Researchers in Australia have created the world’s first ‘flow model’ which could slash public transport commuter times during peak periods on some of the busiest roads in major cities.
The model, created by Monash University and RMIT University, has been proven to drastically reduce commuter times and its creators believe it can be implemented in major cities across the globe.
When the flow model was implemented to improve the worst traffic bottlenecks across Melbourne, commuters saved close to 2000 hours of travel time during a single morning peak period (7am-9am) and approximately 11,000 hours of passenger travel time during a normal weekday.
Ameliorating major traffic bottlenecks also contributed to a more than 23 per cent improvement in reliability of Melbourne’s public transport network, on average, during weekdays and by up to 26 per cent on weekends.
The novel flow model, built upon the so called Unaffected Demand (UD) concept, is designed to examine the impact of road congestion on travelling passengers using the bus and tram networks.
A flow network is the mathematical model for any system with a network structure where connections are a means for carrying some kind of flow from one component to another.
Researchers said traffic and public transport systems can be perfectly modelled as complex networks where different entities (intersections or stops) are mapped to a set of components (or network nodes), and the means for transportation of flow demand between these locations are represented as connections between the nodes.
“Whether it be passengers in transport systems, or energy in power grids, the primary purpose of most critical infrastructures is to carry some kind of flow between different locations,” Professor Hai Vu, research co-author and Director of Monash University’s Institute of Transport Studies, said.
“The introduced concept of UD is our simple yet effective way of measuring this flow, as well as its significance, to determine the reliability of demand-serving networks and identifying the impact of congestion at any particular part of the network in the ‘big picture’.
“From our analysis we’ve identified the impact of mitigating congestion by any measure on a road segment – not only for passengers normally passing through that corridor, but also for all trips between different places that can potentially benefit from that decongested road as a new pathway.”
Research co-author and student in Monash University’s Faculty of Engineering, Homayoun Hamedmoghadam, said the most effective solution to avoid bottlenecks is to allocate segregated lanes and give priority to public transport vehicles in those high impact locations.

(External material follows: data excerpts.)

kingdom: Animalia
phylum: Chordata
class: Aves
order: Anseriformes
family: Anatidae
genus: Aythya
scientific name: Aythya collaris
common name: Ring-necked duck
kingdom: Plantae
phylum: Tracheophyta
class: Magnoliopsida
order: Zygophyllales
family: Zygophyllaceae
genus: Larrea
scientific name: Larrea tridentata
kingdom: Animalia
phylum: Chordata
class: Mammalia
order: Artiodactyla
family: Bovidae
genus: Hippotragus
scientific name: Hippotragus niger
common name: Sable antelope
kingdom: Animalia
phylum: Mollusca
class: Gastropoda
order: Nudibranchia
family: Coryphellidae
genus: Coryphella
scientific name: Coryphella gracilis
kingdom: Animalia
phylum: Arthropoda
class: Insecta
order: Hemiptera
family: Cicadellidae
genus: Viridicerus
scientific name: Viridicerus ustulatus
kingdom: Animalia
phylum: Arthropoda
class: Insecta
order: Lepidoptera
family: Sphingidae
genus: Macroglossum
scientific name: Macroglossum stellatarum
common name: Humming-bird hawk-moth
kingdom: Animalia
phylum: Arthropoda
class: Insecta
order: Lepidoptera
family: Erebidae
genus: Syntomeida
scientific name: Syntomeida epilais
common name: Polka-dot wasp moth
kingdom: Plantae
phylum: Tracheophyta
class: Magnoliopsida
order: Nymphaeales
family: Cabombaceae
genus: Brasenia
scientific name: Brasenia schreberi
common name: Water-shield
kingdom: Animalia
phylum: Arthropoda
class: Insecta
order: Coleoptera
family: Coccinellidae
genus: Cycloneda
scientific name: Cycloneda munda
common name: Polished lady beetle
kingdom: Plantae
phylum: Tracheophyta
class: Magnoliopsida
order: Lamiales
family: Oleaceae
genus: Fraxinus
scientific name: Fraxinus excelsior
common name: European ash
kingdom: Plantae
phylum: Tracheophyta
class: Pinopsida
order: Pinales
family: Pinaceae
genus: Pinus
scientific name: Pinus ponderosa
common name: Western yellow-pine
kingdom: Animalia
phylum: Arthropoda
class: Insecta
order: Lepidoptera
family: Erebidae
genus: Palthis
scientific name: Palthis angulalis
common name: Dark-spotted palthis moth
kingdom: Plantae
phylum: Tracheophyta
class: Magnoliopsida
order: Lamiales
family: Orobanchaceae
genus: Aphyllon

“On the one hand, dedicating road spaces to bus and tram vehicles will significantly improve functionality of the public transport network and its quality of service which encourages its use, and on the other hand, this means less road space, which is very well known to be a discouraging factor for car use,” Mr Hamedmoghadam said.
Associate Professor Mahdi Jalili from RMIT’s School of Engineering said the proposed model is capable of identifying vital bottlenecks of the network even if they are located at any corridor other than the major roads.
“The application of our framework to any urban road network leads to determination of roads where congestion, regardless of its extent, has a detrimental effect on the quality of travel over the network as a whole. Of course, major roads are pathways for more traffic and they are more prone to congestion compared to back streets,” Associate Professor Jalili said.
With the ever increasing availability of data and unprecedented advancements in scientific understanding of transportation systems, Professor Lewi Stone from RMIT’s School of Science said there are huge benefits from cutting-edge research in policy making, planning, and management in the area of transportation.
“By exploiting this information, our analysis becomes capable of revealing the vital bottlenecks of transport networks which evolve during a day but follow a pattern that repeats day to day,” he said.
“This means that we can identify adjustments required to fine-tune the network according to how passengers move throughout the day. We can also pinpoint problems in the network that hinder passenger movements at a certain time every day, like congestion bottlenecks of morning rush-hour.”